### Your objective
Below are some records. Print exactly the lines between the one holding "of human liver" and the one holding "cytoplasmic/membranous and nuclear", inclusive, and nothing else.

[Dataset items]
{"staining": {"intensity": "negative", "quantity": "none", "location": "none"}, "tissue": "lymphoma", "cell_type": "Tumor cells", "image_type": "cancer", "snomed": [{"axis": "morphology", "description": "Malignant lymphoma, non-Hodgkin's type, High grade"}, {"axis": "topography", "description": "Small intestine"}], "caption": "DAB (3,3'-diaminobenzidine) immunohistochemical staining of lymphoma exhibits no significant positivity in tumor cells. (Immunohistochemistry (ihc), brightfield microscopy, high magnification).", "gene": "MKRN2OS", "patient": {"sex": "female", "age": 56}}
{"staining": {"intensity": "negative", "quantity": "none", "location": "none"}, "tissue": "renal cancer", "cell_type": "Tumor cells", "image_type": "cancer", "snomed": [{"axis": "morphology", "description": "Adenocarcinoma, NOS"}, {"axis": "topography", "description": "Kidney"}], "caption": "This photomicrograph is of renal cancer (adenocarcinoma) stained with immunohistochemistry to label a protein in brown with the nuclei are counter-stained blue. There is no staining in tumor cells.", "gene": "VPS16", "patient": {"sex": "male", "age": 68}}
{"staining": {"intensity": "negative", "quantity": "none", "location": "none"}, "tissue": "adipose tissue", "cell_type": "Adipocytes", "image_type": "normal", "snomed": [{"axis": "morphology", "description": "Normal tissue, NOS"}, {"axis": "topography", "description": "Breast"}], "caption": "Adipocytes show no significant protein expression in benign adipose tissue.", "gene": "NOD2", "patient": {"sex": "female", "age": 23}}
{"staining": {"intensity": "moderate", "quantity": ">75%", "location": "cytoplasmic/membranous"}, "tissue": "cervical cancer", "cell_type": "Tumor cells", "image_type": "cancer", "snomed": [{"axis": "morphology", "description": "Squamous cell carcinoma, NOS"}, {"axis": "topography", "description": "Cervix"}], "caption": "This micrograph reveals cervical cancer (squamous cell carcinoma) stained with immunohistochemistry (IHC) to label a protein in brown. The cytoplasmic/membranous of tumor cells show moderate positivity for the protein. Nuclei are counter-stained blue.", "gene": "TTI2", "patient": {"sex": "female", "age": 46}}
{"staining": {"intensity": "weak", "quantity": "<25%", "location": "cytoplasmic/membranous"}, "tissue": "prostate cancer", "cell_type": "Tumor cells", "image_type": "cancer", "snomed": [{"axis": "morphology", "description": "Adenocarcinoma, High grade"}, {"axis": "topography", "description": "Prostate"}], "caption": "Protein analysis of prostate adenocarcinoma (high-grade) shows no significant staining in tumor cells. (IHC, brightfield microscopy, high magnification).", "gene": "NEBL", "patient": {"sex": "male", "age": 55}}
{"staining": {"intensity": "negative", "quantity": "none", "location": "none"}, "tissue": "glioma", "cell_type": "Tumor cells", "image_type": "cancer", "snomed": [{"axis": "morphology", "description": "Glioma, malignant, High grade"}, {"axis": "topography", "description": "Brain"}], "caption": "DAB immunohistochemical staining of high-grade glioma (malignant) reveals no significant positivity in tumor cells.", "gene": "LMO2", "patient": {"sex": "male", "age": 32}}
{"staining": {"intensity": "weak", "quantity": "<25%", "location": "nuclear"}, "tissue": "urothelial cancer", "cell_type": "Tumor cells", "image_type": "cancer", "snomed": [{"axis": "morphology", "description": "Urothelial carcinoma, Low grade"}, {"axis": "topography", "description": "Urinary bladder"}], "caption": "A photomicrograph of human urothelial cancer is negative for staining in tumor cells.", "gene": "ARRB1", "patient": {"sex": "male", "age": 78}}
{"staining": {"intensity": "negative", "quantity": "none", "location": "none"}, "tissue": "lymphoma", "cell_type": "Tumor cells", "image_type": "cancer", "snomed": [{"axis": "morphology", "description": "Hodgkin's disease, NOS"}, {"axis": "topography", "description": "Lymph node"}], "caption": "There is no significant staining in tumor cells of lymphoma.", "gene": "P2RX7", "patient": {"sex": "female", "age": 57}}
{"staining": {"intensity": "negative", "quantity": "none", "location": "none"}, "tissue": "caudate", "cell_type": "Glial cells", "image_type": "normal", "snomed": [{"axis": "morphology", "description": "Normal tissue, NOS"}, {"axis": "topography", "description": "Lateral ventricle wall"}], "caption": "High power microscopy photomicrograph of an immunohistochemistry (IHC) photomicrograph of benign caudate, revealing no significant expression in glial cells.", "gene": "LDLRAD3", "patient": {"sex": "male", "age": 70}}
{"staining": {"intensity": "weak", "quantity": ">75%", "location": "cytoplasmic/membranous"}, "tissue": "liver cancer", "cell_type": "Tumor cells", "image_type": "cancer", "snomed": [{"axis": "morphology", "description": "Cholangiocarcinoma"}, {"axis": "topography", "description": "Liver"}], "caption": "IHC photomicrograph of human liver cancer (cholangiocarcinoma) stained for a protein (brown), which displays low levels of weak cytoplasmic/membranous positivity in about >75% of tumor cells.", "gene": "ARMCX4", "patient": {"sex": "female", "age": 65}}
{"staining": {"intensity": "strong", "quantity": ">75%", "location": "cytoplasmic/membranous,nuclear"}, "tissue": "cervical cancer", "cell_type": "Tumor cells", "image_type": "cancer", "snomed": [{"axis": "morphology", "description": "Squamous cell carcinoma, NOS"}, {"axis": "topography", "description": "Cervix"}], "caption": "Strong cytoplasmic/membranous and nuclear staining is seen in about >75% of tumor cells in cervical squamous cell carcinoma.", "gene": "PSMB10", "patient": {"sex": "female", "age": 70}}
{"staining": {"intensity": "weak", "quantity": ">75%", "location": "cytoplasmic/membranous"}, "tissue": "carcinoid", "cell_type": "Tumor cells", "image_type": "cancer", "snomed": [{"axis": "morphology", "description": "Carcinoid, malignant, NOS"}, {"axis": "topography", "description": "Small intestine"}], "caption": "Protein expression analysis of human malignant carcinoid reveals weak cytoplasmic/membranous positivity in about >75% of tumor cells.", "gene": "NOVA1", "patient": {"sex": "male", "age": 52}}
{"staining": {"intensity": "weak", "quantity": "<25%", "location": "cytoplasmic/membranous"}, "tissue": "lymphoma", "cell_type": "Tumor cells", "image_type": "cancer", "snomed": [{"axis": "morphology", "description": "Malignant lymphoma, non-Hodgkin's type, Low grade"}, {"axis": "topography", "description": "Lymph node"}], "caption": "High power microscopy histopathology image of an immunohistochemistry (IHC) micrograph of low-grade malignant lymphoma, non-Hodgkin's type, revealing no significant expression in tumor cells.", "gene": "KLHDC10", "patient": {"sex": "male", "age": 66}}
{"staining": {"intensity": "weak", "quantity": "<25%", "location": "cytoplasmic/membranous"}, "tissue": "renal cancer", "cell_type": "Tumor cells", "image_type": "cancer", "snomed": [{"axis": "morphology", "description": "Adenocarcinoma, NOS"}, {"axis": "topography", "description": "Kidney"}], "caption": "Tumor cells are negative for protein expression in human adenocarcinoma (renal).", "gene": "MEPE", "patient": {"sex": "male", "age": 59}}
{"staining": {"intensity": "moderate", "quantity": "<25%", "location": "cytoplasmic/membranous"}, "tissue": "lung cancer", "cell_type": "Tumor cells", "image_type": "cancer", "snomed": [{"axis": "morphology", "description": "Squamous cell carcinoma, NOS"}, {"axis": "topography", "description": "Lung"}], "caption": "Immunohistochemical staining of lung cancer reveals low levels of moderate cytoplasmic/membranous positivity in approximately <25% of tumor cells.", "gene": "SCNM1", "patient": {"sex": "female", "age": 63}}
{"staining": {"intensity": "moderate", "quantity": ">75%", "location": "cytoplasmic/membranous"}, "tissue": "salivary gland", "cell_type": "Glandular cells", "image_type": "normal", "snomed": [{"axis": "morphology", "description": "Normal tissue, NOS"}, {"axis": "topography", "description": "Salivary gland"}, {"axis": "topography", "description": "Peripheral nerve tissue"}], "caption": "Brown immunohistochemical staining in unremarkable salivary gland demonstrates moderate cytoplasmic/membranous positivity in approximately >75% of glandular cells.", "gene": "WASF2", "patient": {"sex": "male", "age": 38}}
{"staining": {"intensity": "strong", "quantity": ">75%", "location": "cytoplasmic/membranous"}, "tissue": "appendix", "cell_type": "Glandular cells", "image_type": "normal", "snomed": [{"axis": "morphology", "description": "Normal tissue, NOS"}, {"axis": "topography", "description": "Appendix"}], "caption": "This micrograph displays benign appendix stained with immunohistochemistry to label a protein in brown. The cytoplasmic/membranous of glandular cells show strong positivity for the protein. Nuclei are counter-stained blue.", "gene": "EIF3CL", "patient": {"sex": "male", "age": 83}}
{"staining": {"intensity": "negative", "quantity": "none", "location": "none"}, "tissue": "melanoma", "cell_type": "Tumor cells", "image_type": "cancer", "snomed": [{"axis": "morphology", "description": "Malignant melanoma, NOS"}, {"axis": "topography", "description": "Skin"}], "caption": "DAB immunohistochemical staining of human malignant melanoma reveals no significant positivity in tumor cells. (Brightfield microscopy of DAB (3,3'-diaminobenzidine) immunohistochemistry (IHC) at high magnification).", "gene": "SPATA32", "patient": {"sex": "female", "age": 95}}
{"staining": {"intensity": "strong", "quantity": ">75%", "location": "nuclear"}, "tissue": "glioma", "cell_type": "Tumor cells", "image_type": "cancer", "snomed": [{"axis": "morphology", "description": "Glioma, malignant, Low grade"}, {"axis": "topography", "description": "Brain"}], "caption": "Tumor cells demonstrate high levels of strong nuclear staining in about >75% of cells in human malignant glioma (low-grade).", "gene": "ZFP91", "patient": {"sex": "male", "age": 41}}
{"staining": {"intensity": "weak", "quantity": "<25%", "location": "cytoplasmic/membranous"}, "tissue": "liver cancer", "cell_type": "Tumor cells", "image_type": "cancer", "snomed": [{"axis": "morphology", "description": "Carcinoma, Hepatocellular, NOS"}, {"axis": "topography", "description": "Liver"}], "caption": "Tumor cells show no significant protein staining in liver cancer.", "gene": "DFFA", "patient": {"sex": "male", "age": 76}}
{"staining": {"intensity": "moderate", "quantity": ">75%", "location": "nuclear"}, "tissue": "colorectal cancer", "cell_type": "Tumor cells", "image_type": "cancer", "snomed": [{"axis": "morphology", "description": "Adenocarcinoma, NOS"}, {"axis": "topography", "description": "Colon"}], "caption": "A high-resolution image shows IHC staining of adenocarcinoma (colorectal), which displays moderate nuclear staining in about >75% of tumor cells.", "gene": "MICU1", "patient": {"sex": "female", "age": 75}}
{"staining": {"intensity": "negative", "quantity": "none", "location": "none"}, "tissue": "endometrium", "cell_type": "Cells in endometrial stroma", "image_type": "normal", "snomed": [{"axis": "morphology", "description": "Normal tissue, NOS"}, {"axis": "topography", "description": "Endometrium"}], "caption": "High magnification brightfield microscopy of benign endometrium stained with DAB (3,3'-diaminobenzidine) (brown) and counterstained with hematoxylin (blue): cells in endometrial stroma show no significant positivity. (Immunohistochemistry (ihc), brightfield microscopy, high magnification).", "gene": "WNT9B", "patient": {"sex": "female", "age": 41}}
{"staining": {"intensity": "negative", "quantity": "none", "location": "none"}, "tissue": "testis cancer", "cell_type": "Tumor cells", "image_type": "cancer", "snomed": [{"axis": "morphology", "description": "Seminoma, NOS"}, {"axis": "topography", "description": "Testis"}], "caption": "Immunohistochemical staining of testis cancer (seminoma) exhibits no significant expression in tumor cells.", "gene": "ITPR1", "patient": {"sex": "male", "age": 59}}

### Written answer
{"staining": {"intensity": "weak", "quantity": ">75%", "location": "cytoplasmic/membranous"}, "tissue": "liver cancer", "cell_type": "Tumor cells", "image_type": "cancer", "snomed": [{"axis": "morphology", "description": "Cholangiocarcinoma"}, {"axis": "topography", "description": "Liver"}], "caption": "IHC photomicrograph of human liver cancer (cholangiocarcinoma) stained for a protein (brown), which displays low levels of weak cytoplasmic/membranous positivity in about >75% of tumor cells.", "gene": "ARMCX4", "patient": {"sex": "female", "age": 65}}
{"staining": {"intensity": "strong", "quantity": ">75%", "location": "cytoplasmic/membranous,nuclear"}, "tissue": "cervical cancer", "cell_type": "Tumor cells", "image_type": "cancer", "snomed": [{"axis": "morphology", "description": "Squamous cell carcinoma, NOS"}, {"axis": "topography", "description": "Cervix"}], "caption": "Strong cytoplasmic/membranous and nuclear staining is seen in about >75% of tumor cells in cervical squamous cell carcinoma.", "gene": "PSMB10", "patient": {"sex": "female", "age": 70}}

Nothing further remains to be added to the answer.